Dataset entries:
———
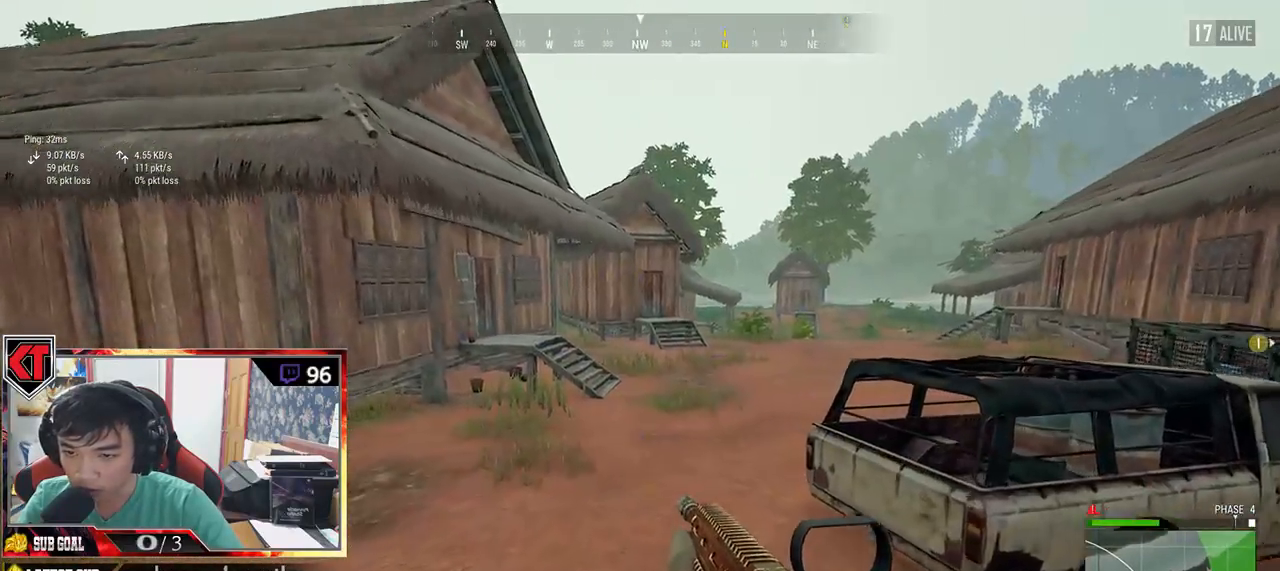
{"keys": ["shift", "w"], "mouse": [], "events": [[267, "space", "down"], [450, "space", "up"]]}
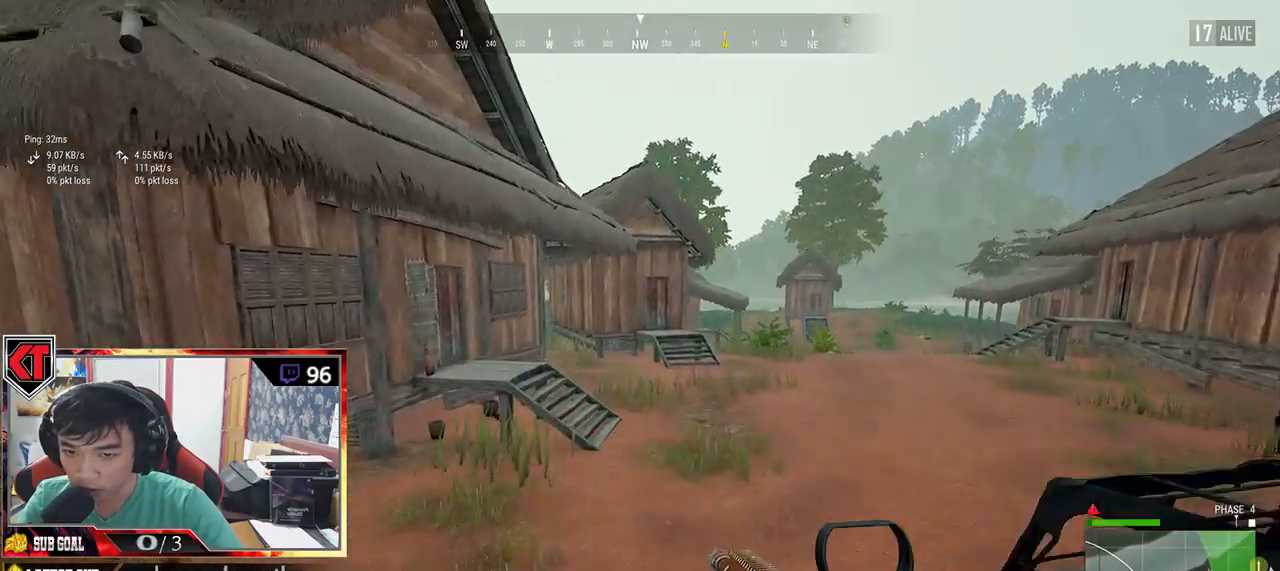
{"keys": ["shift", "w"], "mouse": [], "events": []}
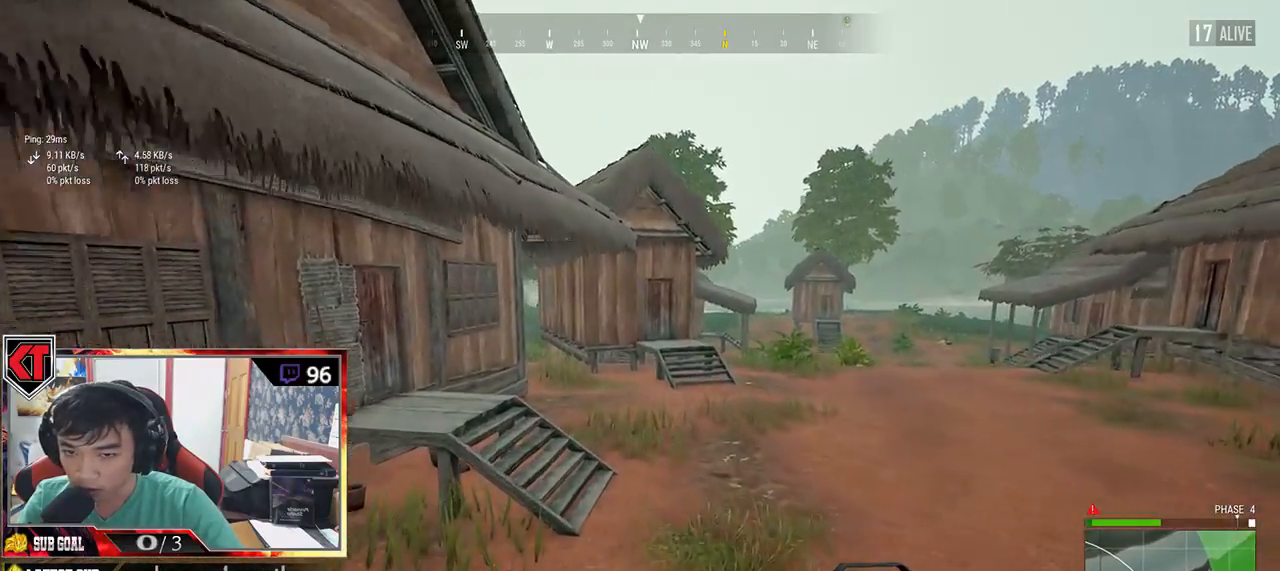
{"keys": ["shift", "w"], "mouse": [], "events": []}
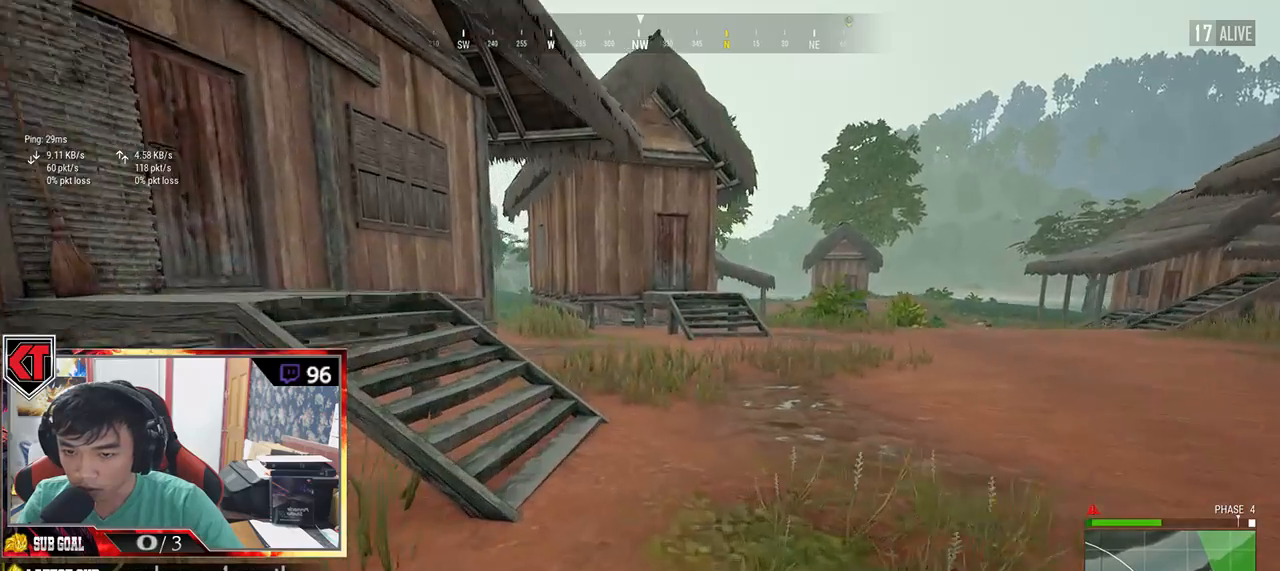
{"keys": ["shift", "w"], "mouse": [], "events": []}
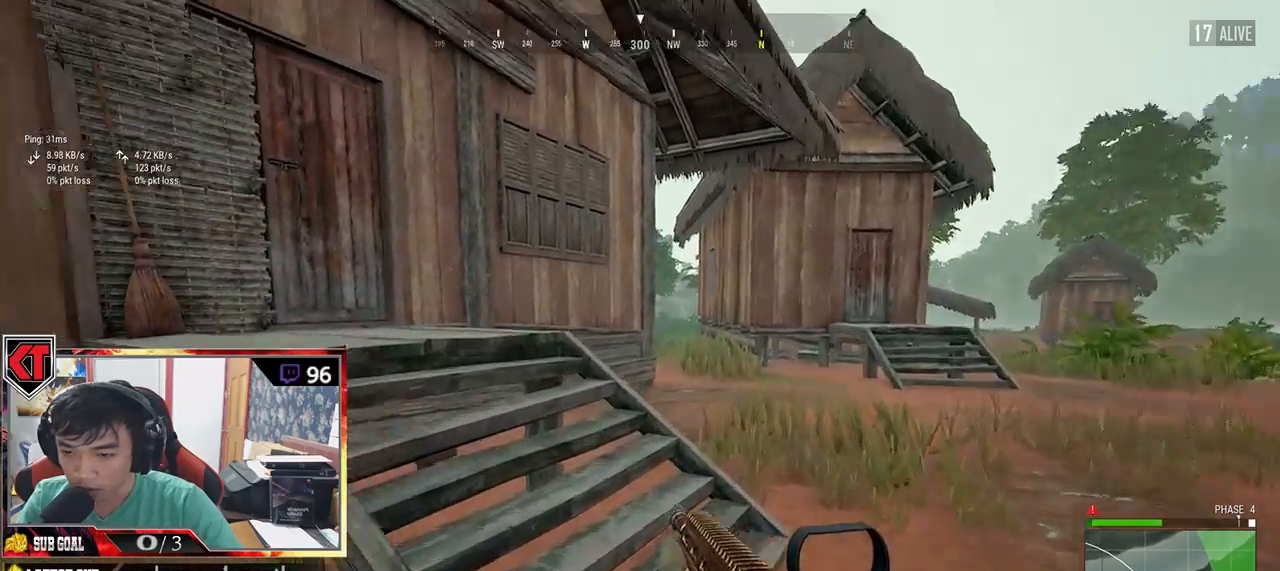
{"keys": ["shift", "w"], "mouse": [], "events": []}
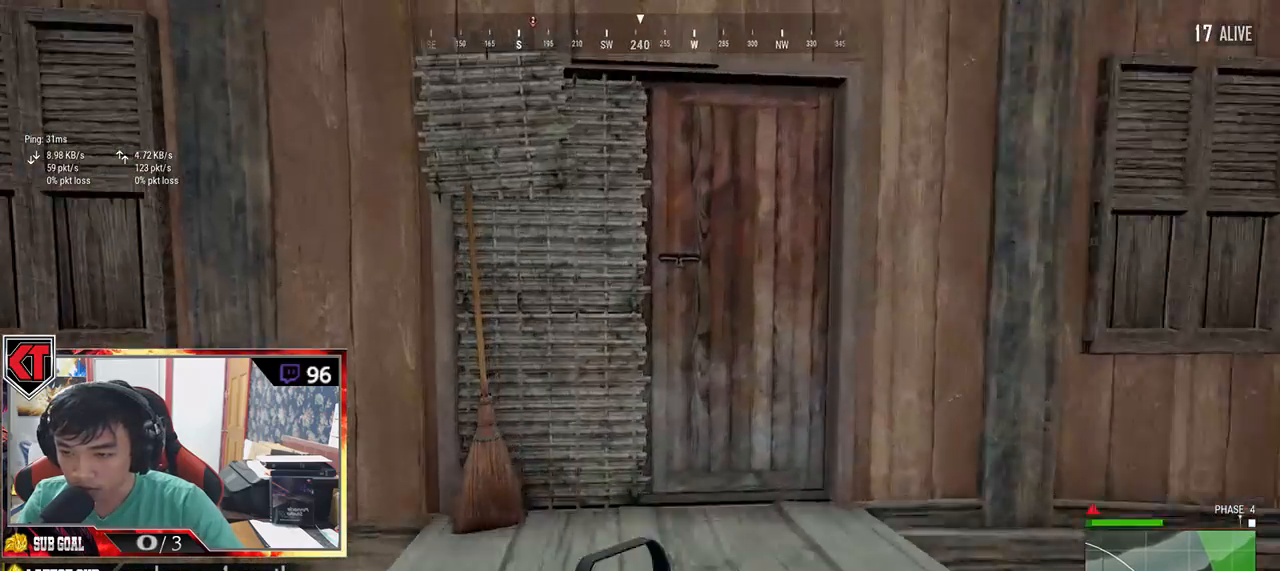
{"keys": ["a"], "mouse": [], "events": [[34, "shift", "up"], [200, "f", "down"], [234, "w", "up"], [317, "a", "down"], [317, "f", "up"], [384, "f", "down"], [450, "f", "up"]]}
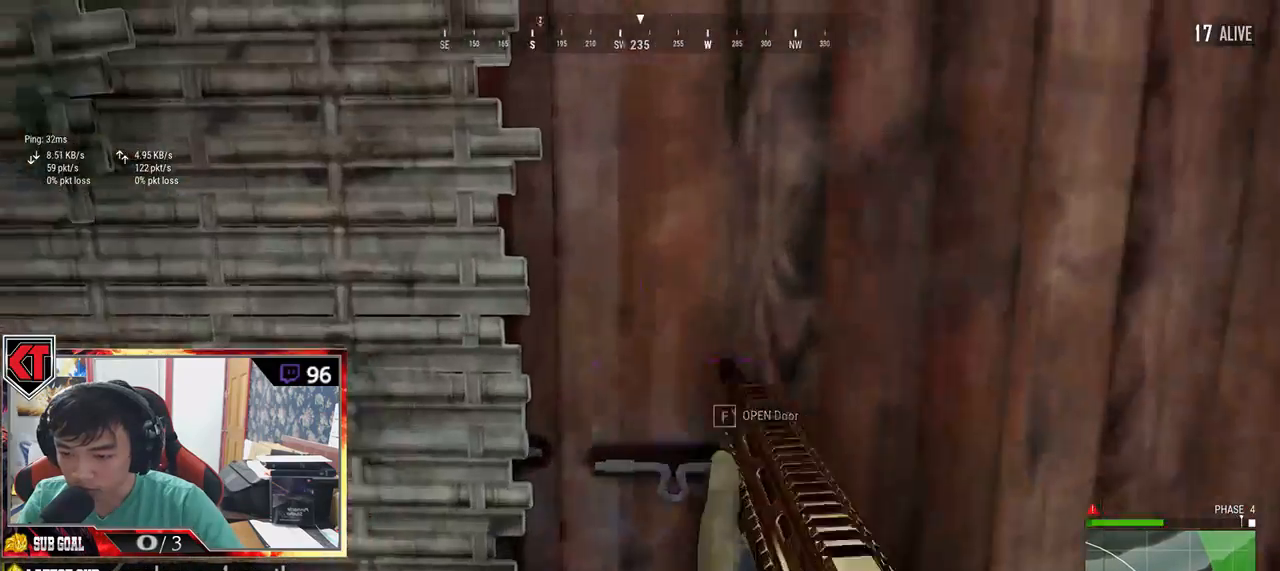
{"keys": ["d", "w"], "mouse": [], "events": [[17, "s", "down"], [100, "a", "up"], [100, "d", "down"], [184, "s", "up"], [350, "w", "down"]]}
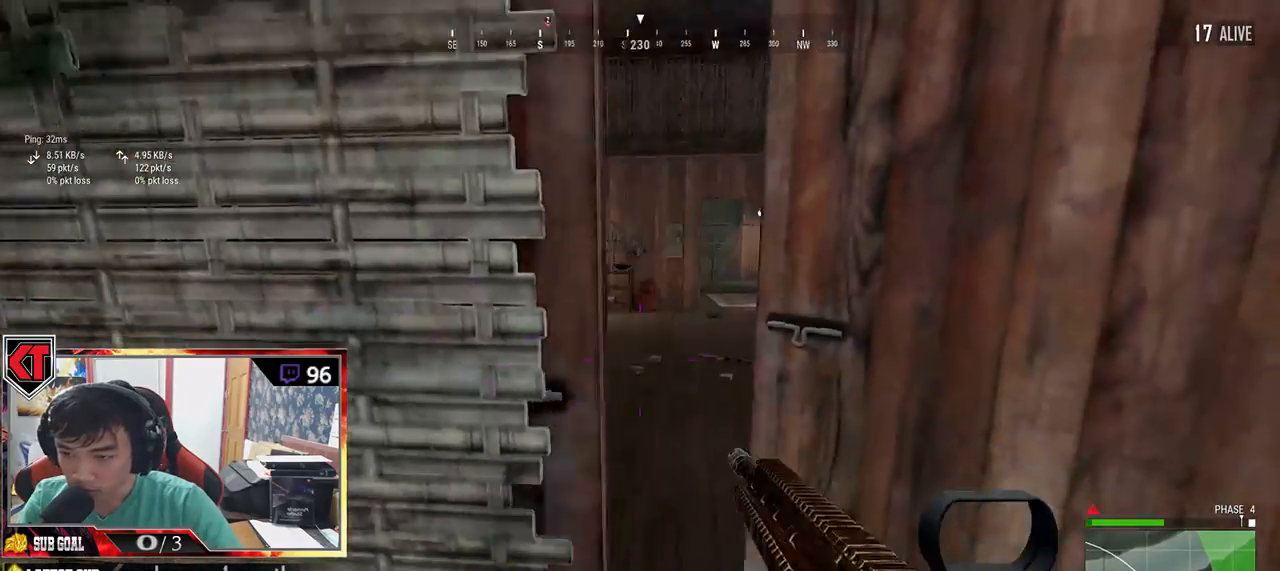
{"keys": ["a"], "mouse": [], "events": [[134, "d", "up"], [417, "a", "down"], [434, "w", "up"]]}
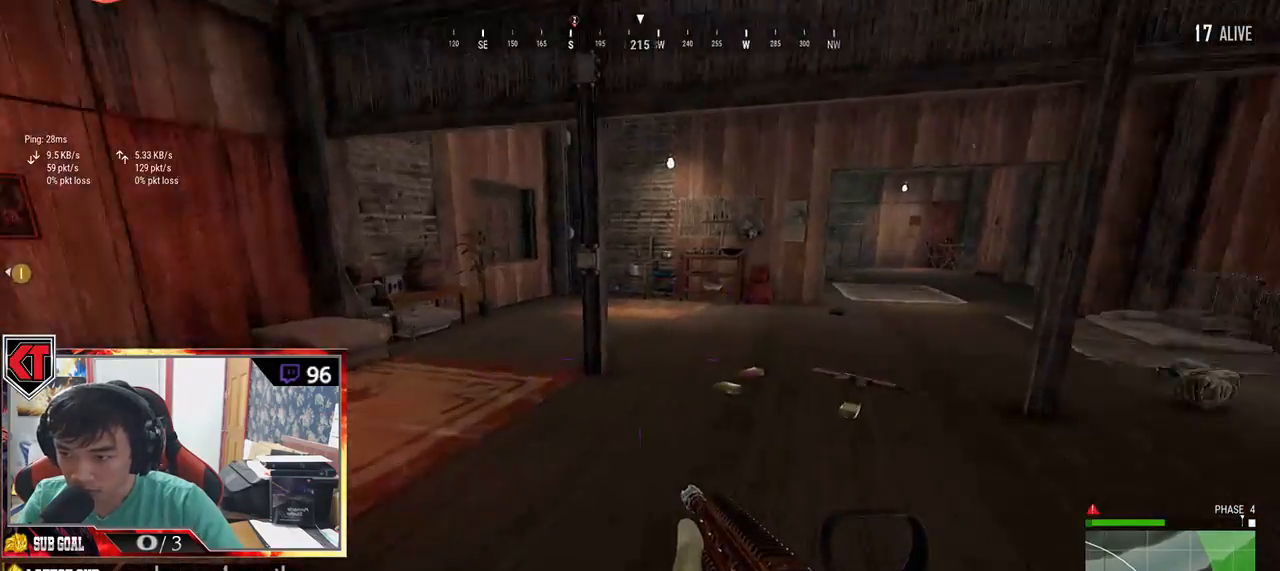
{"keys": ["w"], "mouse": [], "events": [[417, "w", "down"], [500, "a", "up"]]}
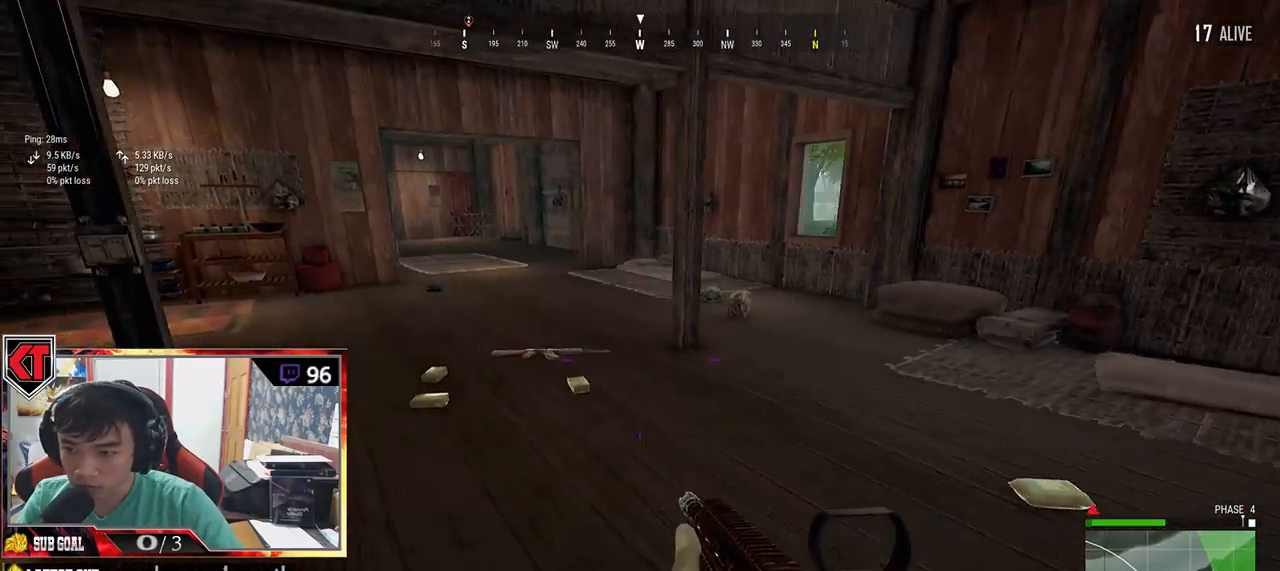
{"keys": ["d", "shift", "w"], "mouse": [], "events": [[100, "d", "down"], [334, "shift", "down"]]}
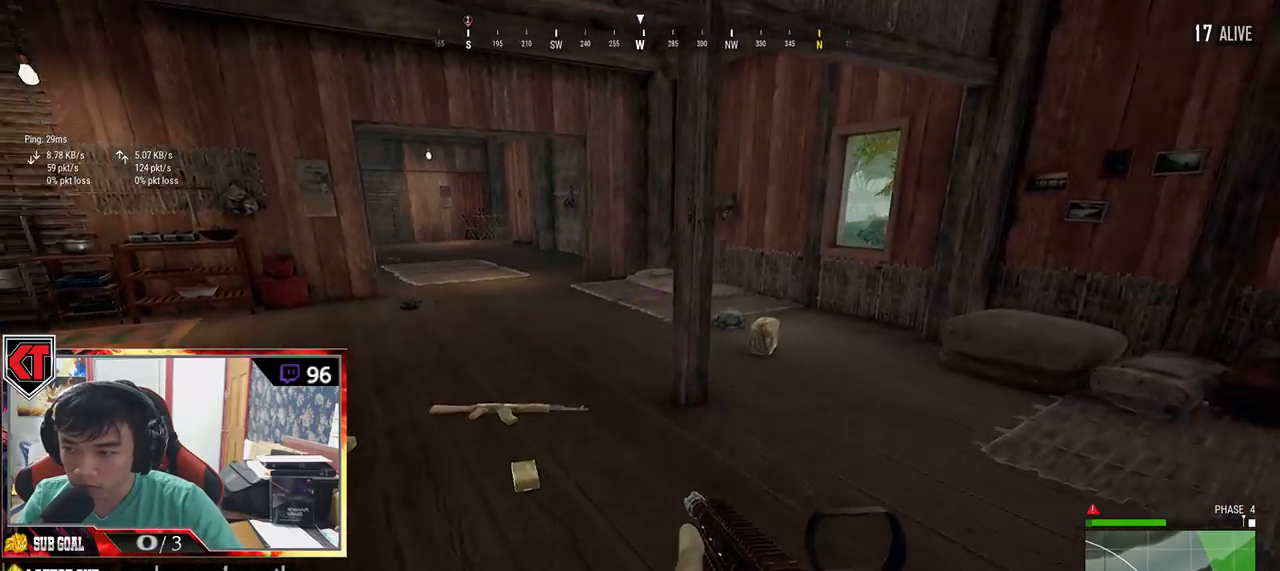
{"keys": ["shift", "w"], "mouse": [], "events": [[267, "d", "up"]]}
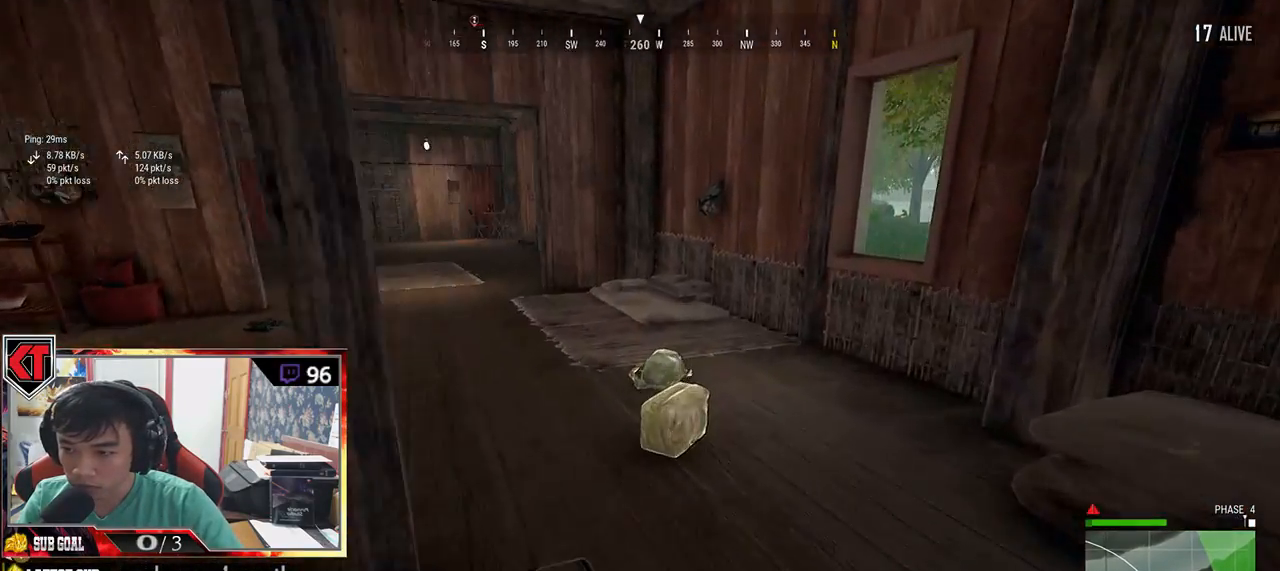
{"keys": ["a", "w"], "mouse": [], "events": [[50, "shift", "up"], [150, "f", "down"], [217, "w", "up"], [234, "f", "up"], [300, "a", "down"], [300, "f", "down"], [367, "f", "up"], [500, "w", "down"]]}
———
Copy the records above exactly. The pictures are not part of the copy.

{"keys": ["shift", "w"], "mouse": [], "events": [[267, "space", "down"], [450, "space", "up"]]}
{"keys": ["shift", "w"], "mouse": [], "events": []}
{"keys": ["shift", "w"], "mouse": [], "events": []}
{"keys": ["shift", "w"], "mouse": [], "events": []}
{"keys": ["shift", "w"], "mouse": [], "events": []}
{"keys": ["a"], "mouse": [], "events": [[34, "shift", "up"], [200, "f", "down"], [234, "w", "up"], [317, "a", "down"], [317, "f", "up"], [384, "f", "down"], [450, "f", "up"]]}
{"keys": ["d", "w"], "mouse": [], "events": [[17, "s", "down"], [100, "a", "up"], [100, "d", "down"], [184, "s", "up"], [350, "w", "down"]]}
{"keys": ["a"], "mouse": [], "events": [[134, "d", "up"], [417, "a", "down"], [434, "w", "up"]]}
{"keys": ["w"], "mouse": [], "events": [[417, "w", "down"], [500, "a", "up"]]}
{"keys": ["d", "shift", "w"], "mouse": [], "events": [[100, "d", "down"], [334, "shift", "down"]]}
{"keys": ["shift", "w"], "mouse": [], "events": [[267, "d", "up"]]}
{"keys": ["a", "w"], "mouse": [], "events": [[50, "shift", "up"], [150, "f", "down"], [217, "w", "up"], [234, "f", "up"], [300, "a", "down"], [300, "f", "down"], [367, "f", "up"], [500, "w", "down"]]}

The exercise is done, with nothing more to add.